• TEXTO PROPORCIONADO
+++++

La discusión sobre el lugar donde se realizará la posesión presidencial del próximo 7 de agosto sumó un nuevo capítulo. El representante a la Cámara Gabriel Becerra aseguró que trasladar la ceremonia a una guarnición militar enviaría un mensaje inconveniente para la institucionalidad y, en su criterio, supondría una politización de las Fuerzas Militares.
El congresista anunció que su bancada defenderá que el acto de transmisión del mando permanezca en el Congreso de la República, al considerar que ese escenario representa el carácter civil del Estado. “No es un problema logístico, no es un problema de forma, ni es un tema de diferencia con nuestras Fuerzas Armadas”, afirmó.
En esa línea, sostuvo que la propuesta del presidente electo, Abelardo de la Espriella, ejerce una presión indebida sobre la institución castrense y reiteró que la posesión debe realizarse “frente al Congreso que representa al pueblo”.
El pronunciamiento se produce luego de que el presidente electo solicitara al Congreso autorizar que la ceremonia de investidura se realice en una guarnición militar, en lugar del tradicional acto frente al Capitolio Nacional.
La propuesta deberá ser resuelta por el Legislativo, pues la Constitución establece que el jefe de Estado toma posesión ante el Congreso, mientras que el eventual cambio de sede depende de una decisión de las plenarias de Senado y Cámara.

+++++

• FILAS PROPORCIONADAS

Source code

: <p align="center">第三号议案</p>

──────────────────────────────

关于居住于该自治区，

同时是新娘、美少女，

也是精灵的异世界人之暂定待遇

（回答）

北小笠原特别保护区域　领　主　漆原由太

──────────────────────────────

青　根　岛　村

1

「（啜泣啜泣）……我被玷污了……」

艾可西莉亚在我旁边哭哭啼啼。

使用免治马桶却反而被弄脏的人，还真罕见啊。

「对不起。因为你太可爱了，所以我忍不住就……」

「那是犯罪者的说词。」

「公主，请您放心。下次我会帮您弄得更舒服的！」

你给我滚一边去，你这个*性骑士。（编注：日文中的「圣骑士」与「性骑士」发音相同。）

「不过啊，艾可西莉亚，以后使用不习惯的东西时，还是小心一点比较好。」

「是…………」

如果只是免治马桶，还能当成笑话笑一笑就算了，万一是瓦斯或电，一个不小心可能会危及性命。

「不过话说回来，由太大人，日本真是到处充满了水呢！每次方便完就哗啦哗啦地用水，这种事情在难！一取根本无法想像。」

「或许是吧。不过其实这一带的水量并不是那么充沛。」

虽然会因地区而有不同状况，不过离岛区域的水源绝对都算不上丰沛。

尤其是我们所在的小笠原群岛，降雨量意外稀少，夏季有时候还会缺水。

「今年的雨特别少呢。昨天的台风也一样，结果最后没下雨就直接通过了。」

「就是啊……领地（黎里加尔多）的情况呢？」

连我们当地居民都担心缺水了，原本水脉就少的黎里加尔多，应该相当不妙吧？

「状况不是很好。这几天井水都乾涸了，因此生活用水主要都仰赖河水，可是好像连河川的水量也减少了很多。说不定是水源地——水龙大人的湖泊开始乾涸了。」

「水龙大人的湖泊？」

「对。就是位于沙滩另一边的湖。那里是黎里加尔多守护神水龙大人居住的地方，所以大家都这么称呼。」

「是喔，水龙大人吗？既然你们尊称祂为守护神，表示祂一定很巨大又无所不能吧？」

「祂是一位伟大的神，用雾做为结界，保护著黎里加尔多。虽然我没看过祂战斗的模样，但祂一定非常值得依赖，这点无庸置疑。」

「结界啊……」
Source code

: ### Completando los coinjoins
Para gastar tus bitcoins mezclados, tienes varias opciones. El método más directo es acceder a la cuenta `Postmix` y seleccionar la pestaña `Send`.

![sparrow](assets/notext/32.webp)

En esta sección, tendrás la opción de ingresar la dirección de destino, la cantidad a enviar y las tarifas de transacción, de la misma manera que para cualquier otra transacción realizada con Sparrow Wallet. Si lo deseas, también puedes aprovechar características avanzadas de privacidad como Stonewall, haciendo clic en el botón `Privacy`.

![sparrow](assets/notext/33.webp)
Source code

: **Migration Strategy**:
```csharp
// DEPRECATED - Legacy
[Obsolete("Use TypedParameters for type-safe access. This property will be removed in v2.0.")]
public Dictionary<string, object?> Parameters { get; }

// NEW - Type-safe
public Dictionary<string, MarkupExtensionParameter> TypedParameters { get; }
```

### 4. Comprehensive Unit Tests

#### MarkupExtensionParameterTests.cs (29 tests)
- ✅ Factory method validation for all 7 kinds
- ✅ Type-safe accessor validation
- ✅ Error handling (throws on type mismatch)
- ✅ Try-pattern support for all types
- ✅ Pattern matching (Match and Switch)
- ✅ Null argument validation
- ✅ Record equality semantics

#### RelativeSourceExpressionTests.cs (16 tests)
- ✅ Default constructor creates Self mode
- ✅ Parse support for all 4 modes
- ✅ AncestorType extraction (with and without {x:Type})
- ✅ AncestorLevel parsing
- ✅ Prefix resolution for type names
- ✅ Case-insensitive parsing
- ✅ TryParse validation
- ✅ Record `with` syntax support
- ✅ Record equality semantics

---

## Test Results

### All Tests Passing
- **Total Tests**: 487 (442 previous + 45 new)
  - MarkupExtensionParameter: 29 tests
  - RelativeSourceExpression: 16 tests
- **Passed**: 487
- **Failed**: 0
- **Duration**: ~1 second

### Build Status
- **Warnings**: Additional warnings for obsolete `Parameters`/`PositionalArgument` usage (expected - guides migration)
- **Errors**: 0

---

+++++

• REQUISITOS DE TAREAS
#1 En el texto sobre la sede de la posesión presidencial, ¿de quién depende un eventual cambio de sede de la ceremonia?
#2 Escribe una continuación del texto sobre la sede de la posesión presidencial a partir de su última oración.

• RESPUESTAS POR TAREA
#1 De una decisión de las plenarias de Senado y Cámara.

#2
La posibilidad de modificar el escenario de la ceremonia ha abierto un debate jurídico y político. Aunque la Carta Política no fija expresamente que el acto deba realizarse en el Capitolio Nacional, especialistas y autoridades consultadas en los últimos días han coincidido en que cualquier traslado requiere una decisión formal del Congreso reunido en sesión.
En ese contexto, la posición de Becerra trasciende la discusión protocolaria y plantea un debate sobre el simbolismo institucional de la posesión presidencial.
Para el representante, el acto de investidura constituye una expresión de la democracia representativa y del poder civil, por lo que cambiar el escenario hacia una instalación militar alteraría el mensaje republicano que, a su juicio, debe transmitir el inicio de un nuevo gobierno.
El tema se perfila como uno de los primeros pulsos políticos entre el Congreso instalado el 20 de julio y el gobierno entrante, que espera asumir funciones el próximo 7 de agosto.